Jairo introduce la mano en el bolsillo de su camisa y saca un crucifijo de acero, atado
a una cuerda de nylon. Por sus gestos, se puede notar a simple vista que sería a lo último
que recurriría, tener que desprenderse de su Cristo para poder obtener el dinero,
extiende su mano para entregárselo a Mecié Dubá.
-- Tome... Pero por favor, cuídemelo ¿Sí?
Mecié Dubá no lo acepta. Siempre sucede lo mismo cuando tiene que hacer un favor.
Primero pronuncia un intenso discurso e impone una serie de condiciones y requisitos.
Pero finalmente termina prescindiendo de todo eso y haciendo los favores que le
solicitan los prisioneros, con gran generosidad e hidalguía, razón por la cual goza de un
gran respeto y aprecio dentro de la prisión, tanto en el pasillo o cualquiera de los patios.

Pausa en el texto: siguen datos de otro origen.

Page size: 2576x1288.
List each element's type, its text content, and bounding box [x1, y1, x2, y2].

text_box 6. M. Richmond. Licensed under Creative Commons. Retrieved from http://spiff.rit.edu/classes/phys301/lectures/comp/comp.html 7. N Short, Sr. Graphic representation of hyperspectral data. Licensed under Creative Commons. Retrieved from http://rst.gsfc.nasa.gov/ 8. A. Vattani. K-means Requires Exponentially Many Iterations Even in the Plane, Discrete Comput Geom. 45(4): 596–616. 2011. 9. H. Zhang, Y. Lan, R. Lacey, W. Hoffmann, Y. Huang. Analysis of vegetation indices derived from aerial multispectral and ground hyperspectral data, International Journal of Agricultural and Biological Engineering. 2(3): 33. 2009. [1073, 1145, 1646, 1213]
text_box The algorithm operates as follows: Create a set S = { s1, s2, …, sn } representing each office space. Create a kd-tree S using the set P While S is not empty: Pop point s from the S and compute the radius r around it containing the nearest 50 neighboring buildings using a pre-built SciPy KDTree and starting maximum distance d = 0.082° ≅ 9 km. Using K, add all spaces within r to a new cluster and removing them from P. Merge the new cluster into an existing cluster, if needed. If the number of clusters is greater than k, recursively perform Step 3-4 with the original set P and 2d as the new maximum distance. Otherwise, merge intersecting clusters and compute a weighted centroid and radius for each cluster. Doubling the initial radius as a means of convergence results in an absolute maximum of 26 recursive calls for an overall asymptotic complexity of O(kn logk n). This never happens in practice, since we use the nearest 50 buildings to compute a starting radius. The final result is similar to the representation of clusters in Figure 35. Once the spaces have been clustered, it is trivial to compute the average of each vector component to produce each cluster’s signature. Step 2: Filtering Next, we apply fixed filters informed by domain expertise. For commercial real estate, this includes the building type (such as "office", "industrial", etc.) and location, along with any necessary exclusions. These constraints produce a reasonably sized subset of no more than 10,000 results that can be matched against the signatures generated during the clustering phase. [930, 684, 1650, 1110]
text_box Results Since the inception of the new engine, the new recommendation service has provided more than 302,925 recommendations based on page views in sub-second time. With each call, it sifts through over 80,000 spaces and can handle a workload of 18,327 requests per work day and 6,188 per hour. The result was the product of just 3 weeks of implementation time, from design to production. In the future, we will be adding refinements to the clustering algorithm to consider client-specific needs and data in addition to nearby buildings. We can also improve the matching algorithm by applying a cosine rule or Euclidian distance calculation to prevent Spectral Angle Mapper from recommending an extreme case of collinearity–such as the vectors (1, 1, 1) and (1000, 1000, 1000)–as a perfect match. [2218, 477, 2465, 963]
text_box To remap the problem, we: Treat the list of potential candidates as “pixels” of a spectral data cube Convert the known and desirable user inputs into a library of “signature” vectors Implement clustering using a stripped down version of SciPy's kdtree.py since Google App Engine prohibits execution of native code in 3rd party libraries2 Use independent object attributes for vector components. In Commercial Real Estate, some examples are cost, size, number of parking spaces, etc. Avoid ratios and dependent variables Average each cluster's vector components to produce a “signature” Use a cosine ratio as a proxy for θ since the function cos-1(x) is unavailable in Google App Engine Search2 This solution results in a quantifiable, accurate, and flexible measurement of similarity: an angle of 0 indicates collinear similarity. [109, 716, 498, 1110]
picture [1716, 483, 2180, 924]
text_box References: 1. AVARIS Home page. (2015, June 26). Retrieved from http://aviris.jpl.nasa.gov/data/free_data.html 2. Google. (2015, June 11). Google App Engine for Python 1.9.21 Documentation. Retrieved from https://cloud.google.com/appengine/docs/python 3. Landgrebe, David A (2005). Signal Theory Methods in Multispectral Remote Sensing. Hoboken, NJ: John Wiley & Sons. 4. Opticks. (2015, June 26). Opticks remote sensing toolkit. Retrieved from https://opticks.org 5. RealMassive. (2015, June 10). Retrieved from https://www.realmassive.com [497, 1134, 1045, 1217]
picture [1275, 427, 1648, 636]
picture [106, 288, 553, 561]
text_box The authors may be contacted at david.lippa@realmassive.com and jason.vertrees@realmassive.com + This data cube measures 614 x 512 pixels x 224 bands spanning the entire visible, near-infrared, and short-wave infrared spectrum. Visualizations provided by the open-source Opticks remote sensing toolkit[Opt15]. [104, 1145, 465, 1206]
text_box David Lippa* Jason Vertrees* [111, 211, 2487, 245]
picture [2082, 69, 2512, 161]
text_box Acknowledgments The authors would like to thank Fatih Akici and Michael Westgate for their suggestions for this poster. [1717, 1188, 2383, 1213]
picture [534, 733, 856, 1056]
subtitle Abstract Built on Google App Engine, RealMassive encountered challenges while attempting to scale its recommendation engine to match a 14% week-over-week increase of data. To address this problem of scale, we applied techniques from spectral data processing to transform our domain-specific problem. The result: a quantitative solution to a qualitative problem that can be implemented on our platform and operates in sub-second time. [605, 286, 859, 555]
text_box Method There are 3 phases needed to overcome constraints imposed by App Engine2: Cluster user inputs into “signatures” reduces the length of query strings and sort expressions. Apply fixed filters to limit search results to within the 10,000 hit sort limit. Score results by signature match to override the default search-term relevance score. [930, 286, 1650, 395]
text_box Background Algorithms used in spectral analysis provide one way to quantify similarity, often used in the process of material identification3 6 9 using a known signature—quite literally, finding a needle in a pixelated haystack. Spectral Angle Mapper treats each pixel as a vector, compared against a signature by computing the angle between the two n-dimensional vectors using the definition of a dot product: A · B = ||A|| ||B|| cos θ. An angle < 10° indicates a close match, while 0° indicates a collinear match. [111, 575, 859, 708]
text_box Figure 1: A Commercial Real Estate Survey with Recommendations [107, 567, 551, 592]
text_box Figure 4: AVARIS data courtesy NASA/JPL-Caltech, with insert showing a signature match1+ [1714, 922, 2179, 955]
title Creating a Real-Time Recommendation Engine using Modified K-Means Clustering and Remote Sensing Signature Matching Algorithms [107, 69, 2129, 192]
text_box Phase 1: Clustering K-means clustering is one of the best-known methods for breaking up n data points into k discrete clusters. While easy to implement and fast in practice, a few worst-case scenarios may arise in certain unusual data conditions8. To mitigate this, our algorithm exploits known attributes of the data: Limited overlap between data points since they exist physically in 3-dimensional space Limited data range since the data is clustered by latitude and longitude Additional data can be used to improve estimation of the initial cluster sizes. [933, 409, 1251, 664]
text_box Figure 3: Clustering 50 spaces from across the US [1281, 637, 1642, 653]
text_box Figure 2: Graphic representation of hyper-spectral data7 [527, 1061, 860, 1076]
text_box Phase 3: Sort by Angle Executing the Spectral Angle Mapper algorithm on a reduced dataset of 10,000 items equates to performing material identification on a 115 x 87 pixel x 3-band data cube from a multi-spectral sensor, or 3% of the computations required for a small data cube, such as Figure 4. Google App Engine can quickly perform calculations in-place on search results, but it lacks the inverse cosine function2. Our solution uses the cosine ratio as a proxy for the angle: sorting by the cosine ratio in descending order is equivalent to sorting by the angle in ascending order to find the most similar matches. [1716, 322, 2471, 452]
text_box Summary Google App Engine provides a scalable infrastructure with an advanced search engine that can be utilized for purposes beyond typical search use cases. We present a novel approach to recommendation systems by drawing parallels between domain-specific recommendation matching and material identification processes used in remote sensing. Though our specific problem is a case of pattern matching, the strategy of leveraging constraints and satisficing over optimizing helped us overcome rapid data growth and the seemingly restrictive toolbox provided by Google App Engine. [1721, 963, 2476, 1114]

Mecié Dubá es un prisionero supremamente amante de la lectura, pero es más amante
aún de la literatura que precede al empréstito, sin determinar el beneficio posterior, no
sus frutos futuros.
-- Muy bien, si no tiene nada más que su Cristo, entonces puede guardárselo. Termina
diciendo Mecié Dubá. Tendré que ingeniármelas para lograr recuperar mi dinero.
Todo esto no deja de ser más charlatanerías de Mecié Dubá, porque él jamás cobra lo
que presta, si le pagan, pues él no dice que no, pero si no le da lo mismo. Jairo toma su
Cristo y lo guarda en el mismo bolsillo junto con los doscientos pesos. Con un gesto en
su cara que no parecía de él, completamente distinta a la que antes perseguía a Mecié
Dubá, en sus ojos se puede leer cuanto está agradecido.
-- Jairo... Dígame una cosa, ¿para qué quiere ese dinero? Le pregunto.
-- ¡Pero qué pregunta hace usted Elí! Para qué más puede ser, sino para mandarle a sus
esposas. Interviene Gustavo, sonriente como siempre.
Fue este episodio, tal vez por todo ese lío de la compraventa frustrada entre Jairo y
Mecié Dubá, como también la exhibición del Cristo, que me ha traído al recuerdo algo
relacionado también con un Cristo que mantenía en oficina de la prisión dirigida por mi
padre. Precisamente frente a su escritorio, en la pared, permanencia colgado este Cristo
de un tamaño regular, nunca llegué a saber de que material lo habían fabricado; Pero
de lo que sí tengo la plena seguridad, es que se trata de una verdadera obra, para
cualquier crítico de arte, con una gran calidad artística y cimentada en esa
conmovedora y muy nutrida sensibilidad espiritual.